# TASK TO COMPLETE:
In the records below, find the line with "ring mcp: (860, 731)" and the line with "pinky dip: (666, 821)"; return exactly those lines and every line between them.

** Opening RAW DATA block **

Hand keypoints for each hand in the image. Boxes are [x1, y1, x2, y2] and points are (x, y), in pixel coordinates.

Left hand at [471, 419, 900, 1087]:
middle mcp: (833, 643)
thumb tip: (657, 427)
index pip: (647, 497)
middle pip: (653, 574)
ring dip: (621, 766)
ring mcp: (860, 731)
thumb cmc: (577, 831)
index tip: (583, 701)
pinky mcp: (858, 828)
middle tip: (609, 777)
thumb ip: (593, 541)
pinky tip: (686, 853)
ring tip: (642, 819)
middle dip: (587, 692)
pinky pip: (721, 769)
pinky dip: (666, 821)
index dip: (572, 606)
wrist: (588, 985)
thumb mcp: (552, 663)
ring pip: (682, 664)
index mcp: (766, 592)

** Closing RAW DATA block **
** Opening RAW DATA block **

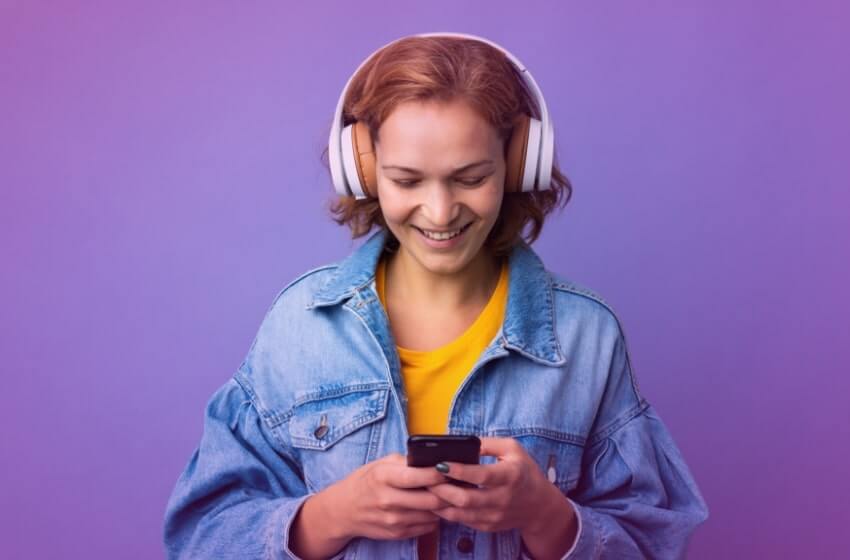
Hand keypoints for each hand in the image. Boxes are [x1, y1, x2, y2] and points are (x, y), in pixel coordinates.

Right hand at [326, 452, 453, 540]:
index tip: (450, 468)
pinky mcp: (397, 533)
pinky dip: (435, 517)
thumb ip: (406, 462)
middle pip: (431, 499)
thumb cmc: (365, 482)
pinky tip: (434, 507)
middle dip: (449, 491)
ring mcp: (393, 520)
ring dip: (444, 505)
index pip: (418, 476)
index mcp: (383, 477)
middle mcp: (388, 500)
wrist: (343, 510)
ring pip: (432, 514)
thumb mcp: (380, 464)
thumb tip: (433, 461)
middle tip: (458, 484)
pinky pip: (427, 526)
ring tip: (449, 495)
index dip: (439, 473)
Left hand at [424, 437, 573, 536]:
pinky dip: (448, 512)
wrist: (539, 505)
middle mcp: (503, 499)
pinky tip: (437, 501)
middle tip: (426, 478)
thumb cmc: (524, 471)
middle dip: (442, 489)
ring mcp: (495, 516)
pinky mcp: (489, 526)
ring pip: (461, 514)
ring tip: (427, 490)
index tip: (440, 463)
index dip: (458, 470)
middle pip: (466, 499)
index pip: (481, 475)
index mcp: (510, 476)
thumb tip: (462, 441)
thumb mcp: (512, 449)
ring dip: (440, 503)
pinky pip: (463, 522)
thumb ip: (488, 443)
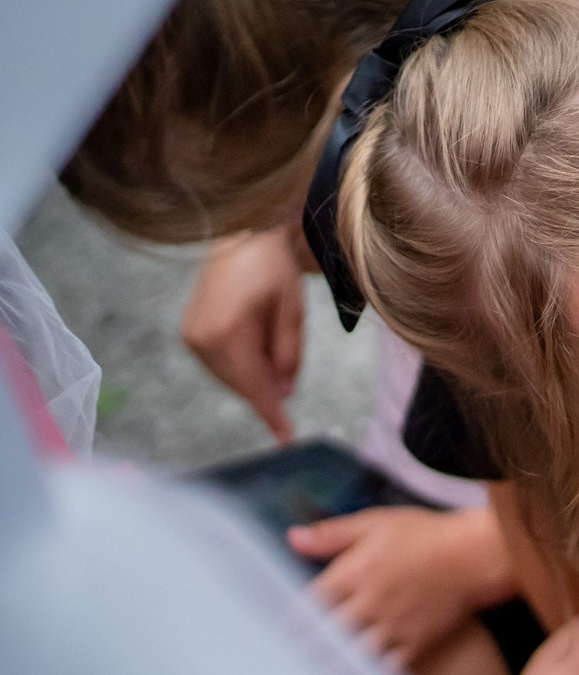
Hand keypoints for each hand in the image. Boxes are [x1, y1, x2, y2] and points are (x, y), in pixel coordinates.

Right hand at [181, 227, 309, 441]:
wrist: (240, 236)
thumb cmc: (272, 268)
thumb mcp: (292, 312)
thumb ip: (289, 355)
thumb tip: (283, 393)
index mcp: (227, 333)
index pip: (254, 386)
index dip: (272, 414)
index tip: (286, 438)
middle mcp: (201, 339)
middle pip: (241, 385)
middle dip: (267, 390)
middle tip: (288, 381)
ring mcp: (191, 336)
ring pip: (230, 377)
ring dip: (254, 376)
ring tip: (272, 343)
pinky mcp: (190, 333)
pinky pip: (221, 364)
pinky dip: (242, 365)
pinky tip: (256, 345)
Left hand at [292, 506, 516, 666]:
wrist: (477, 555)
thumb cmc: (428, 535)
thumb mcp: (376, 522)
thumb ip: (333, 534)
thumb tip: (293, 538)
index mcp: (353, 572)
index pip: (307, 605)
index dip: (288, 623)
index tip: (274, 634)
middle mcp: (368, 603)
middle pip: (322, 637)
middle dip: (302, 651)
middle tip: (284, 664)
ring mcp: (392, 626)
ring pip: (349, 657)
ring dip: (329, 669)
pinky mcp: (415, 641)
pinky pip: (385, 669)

** Closing RAW DATA block **
** Opening RAW DATA block **

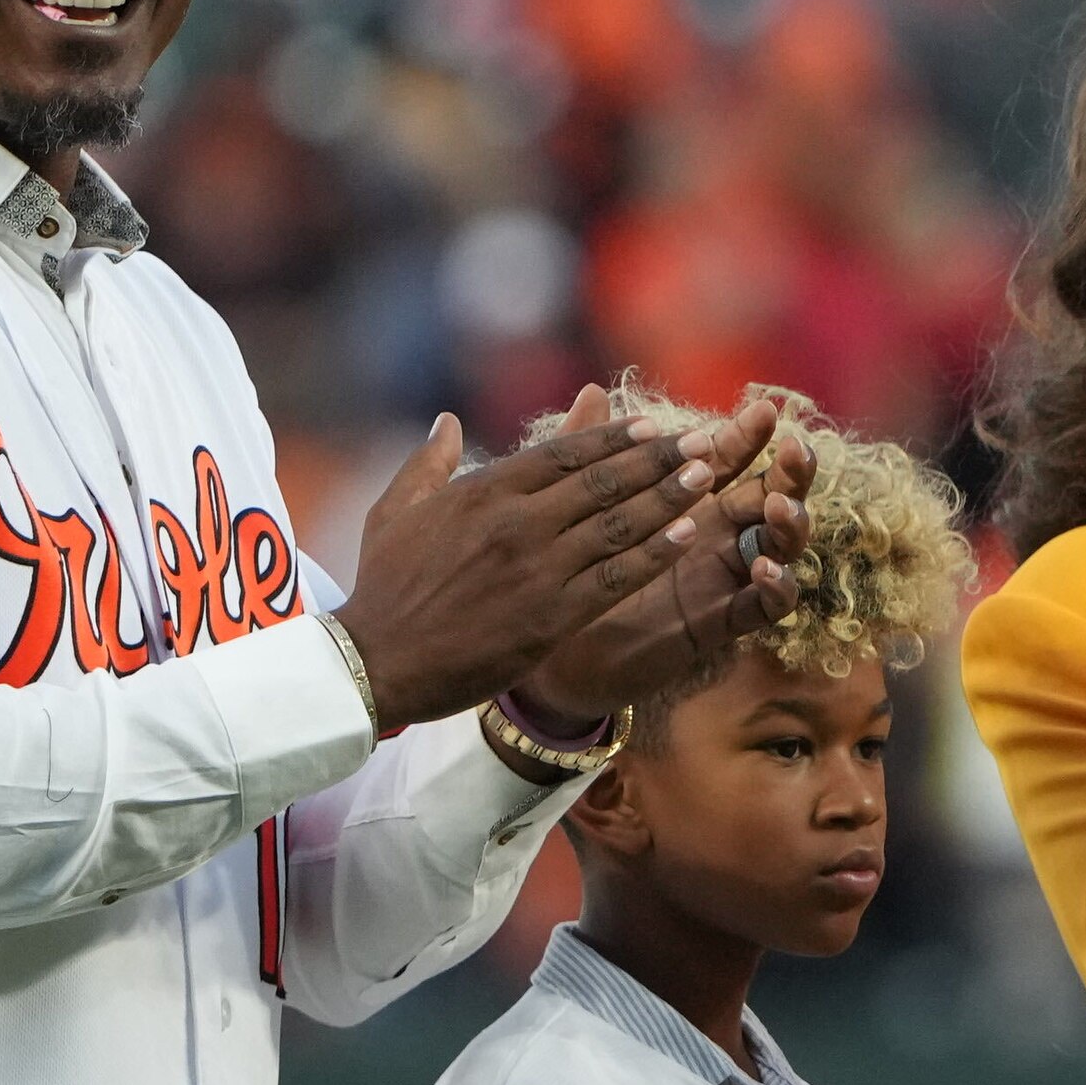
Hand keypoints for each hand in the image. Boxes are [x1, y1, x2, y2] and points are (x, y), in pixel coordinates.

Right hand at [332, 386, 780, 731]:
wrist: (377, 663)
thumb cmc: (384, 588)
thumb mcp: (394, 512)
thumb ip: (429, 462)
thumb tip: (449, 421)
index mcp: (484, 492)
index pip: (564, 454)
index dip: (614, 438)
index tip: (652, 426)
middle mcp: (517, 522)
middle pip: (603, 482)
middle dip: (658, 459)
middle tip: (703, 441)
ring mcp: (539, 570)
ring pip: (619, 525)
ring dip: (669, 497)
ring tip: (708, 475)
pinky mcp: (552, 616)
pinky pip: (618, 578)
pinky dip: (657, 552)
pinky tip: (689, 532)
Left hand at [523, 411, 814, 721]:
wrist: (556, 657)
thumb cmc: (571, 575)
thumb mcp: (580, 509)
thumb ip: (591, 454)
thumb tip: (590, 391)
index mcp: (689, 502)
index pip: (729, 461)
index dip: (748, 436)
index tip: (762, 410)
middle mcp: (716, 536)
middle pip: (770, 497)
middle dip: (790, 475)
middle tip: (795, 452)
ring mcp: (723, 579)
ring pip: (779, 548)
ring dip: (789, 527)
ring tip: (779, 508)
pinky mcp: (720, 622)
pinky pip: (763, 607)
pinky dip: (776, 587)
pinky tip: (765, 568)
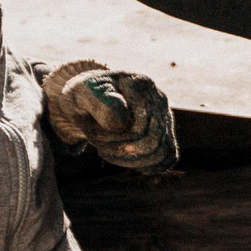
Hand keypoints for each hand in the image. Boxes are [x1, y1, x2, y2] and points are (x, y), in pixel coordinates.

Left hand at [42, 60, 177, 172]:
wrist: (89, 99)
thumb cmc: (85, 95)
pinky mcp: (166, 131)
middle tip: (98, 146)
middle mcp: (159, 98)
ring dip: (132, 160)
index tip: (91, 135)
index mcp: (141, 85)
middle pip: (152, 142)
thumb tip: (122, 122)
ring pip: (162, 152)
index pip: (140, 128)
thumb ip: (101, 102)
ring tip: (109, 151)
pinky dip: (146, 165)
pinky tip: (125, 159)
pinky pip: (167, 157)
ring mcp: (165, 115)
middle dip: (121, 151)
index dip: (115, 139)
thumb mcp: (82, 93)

** Closing RAW DATA block **

# TASK RESPONSE:
ring mcp: (860, 731)
thumb cmc: (577, 831)
index tip: (583, 701)
pinky mcp: (858, 828)
middle tip: (609, 777)
thumb ip: (593, 541)
pinky tip: (686, 853)
ring tip: (642, 819)
middle dip: (587, 692)
pinky pip: (721, 769)
pinky dip: (666, 821)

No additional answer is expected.